### ACTIVITY
Reproduce every line of the entries below word for word, omitting the pictures from your answer.

### TASK INPUT
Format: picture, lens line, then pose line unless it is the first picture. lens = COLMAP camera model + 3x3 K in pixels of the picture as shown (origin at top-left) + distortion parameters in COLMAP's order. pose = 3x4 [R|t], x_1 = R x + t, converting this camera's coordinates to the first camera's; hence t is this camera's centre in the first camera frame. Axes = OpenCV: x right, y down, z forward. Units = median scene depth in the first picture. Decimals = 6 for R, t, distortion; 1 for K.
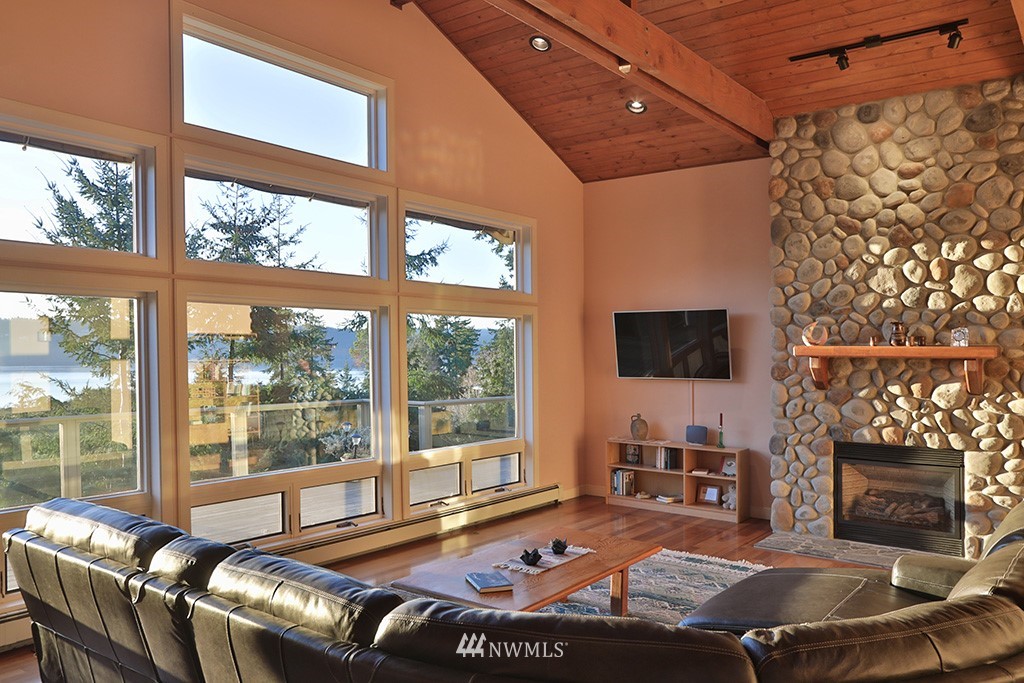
lens RADIAL K [[796.2, 0, 503.9], [0, 796.2, 364.9], [0, 0, 1]] dist [0.009853, 0.018317]
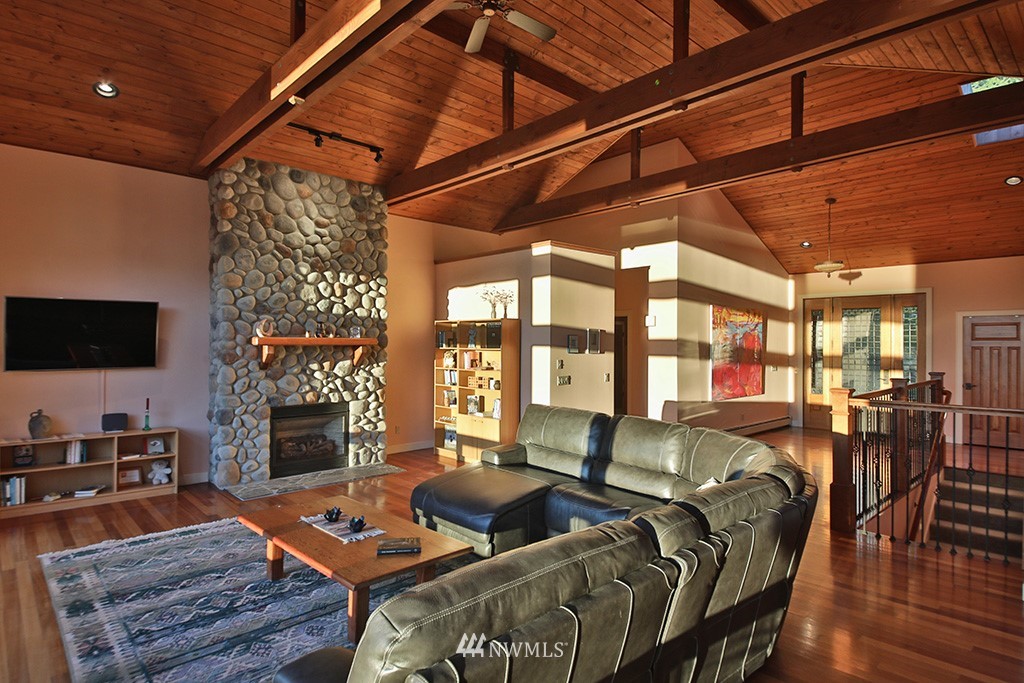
lens RADIAL K [[556.5, 0, 512.4], [0, 556.5, 336.1], [0, 0, 1]] dist [-0.007083, -0.003069]
pose [[0.153890, 0.003118, 0.988083, -0.478490], [0.014263, 0.999884, -0.005376, -0.015112], [-0.987985, 0.014920, 0.153827, 0.469752]]
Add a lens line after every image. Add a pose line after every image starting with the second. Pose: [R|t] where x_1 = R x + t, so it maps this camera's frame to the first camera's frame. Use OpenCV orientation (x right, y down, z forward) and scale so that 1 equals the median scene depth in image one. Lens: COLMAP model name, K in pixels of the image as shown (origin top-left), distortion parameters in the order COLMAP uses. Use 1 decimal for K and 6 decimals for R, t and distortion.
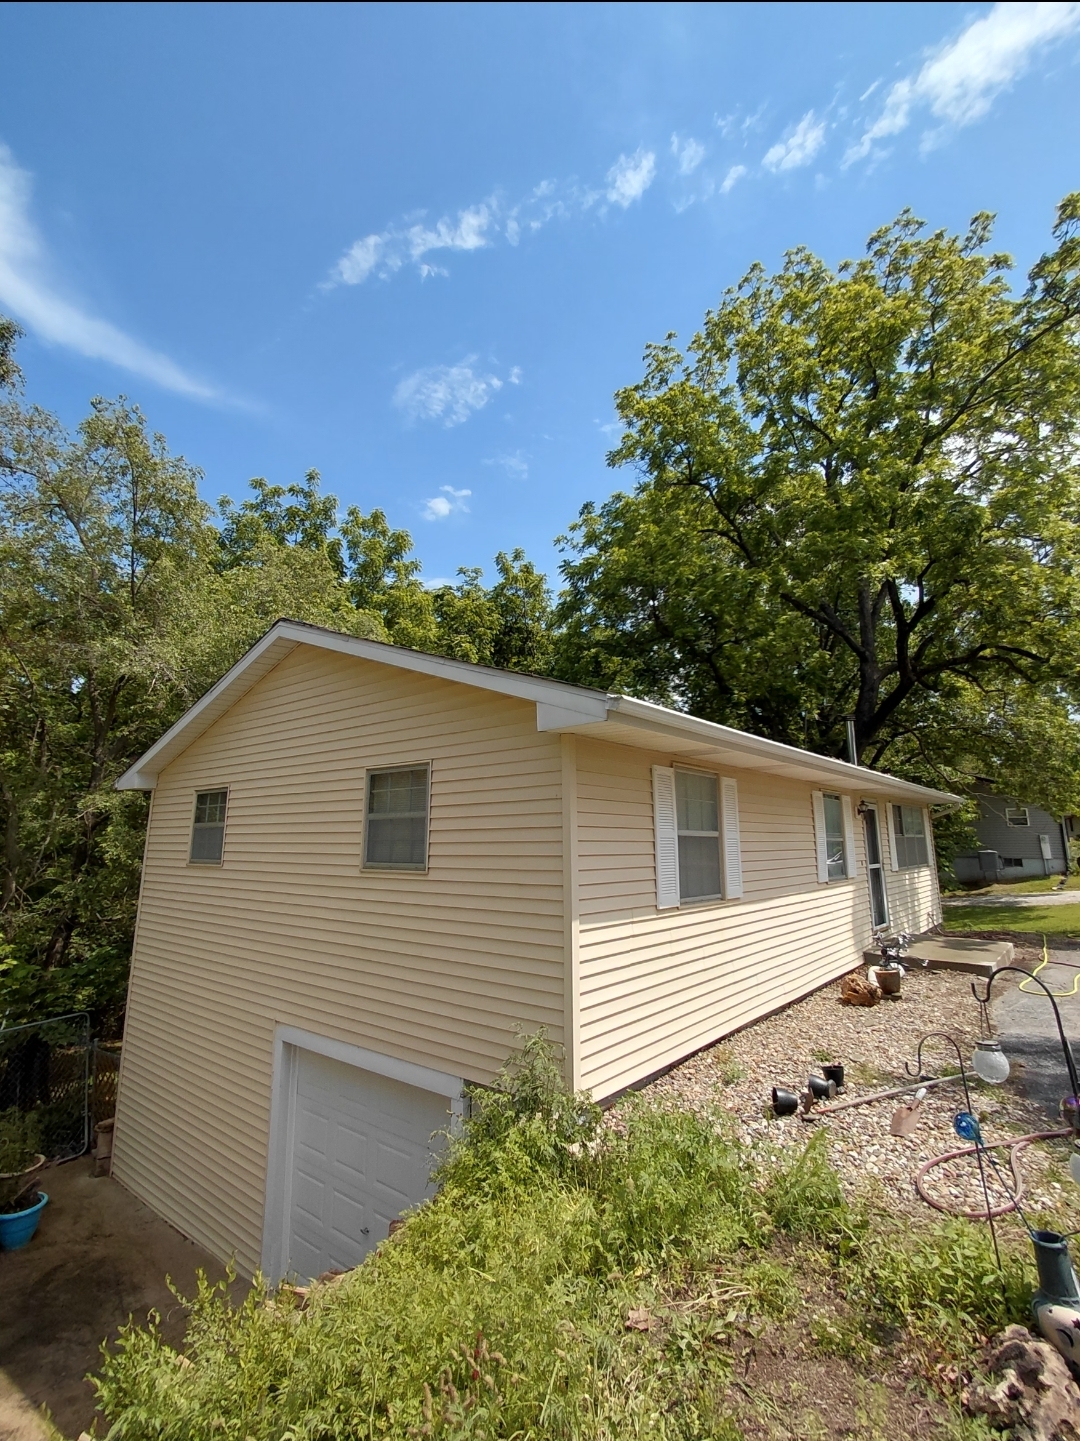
lens RADIAL K [[661.3, 0, 540.0], [0, 661.3, 720.5], [0, 0, 1]] dist [0.020254, -0.018723]
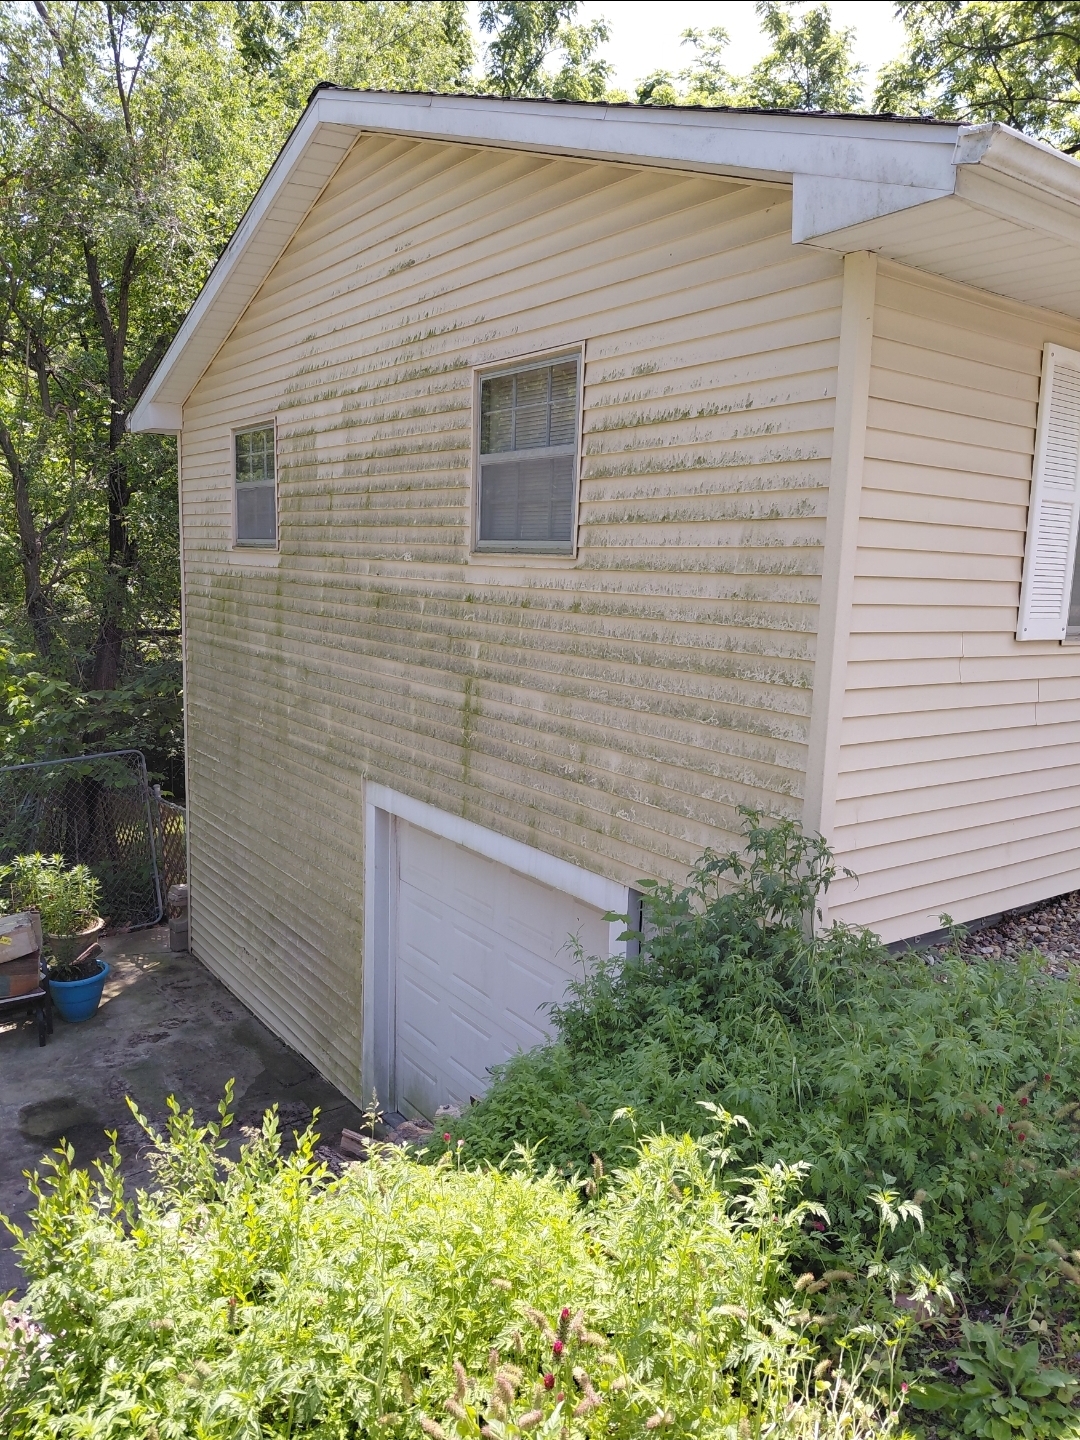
lens RADIAL K [[965.6, 0, 540.0], [0, 965.6, 720.0], [0, 0, 1]] dist [0.003157, -0.001191]
pose [[0.959555, 0.071074, -0.272400, 0.030524], [0.015958, 0.952317, 0.304691, 0.106062], [0.281067, -0.296715, 0.912667, 0.191361]]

### EXPECTED OUTPUT
Format: picture, lens line, then pose line unless it is the first picture. lens = COLMAP camera model + 3x3 K in pixels of the picture as shown (origin at top-left) + distortion parameters in COLMAP's order. pose = 3x4 [R|t], x_1 = R x + t, converting this camera's coordinates to the first camera's; hence t is this camera's centre in the first camera frame. Axes = OpenCV: x right, y down, z forward. Units = median scene depth in the first picture. Decimals = 6 for R, t, distortion; 1 for K.
lens RADIAL K [[796.2, 0, 503.9], [0, 796.2, 364.9], [0, 0, 1]] dist [0.009853, 0.018317]
lens RADIAL K [[556.5, 0, 512.4], [0, 556.5, 336.1], [0, 0, 1]] dist [-0.007083, -0.003069]
pose [[0.153890, 0.003118, 0.988083, -0.478490], [0.014263, 0.999884, -0.005376, -0.015112], [-0.987985, 0.014920, 0.153827, 0.469752]]
Add a lens line after every image. Add a pose line after every image starting with the second. Pose: [R|t] where x_1 = R x + t, so it maps this camera's frame to the first camera's frame. Use OpenCV orientation (x right, y down, z forward) and scale so that 1 equals the median scene depth in image one. Lens: COLMAP model name, K in pixels of the image as shown (origin top-left), distortion parameters in the order COLMAP uses. Use 1 decimal for K and 6 decimals for R, t and distortion.
lens RADIAL K [[661.3, 0, 540.0], [0, 661.3, 720.5], [0, 0, 1]] dist [0.020254, -0.018723]
lens RADIAL K [[965.6, 0, 540.0], [0, 965.6, 720.0], [0, 0, 1]] dist [0.003157, -0.001191]
pose [[0.959555, 0.071074, -0.272400, 0.030524], [0.015958, 0.952317, 0.304691, 0.106062], [0.281067, -0.296715, 0.912667, 0.191361]]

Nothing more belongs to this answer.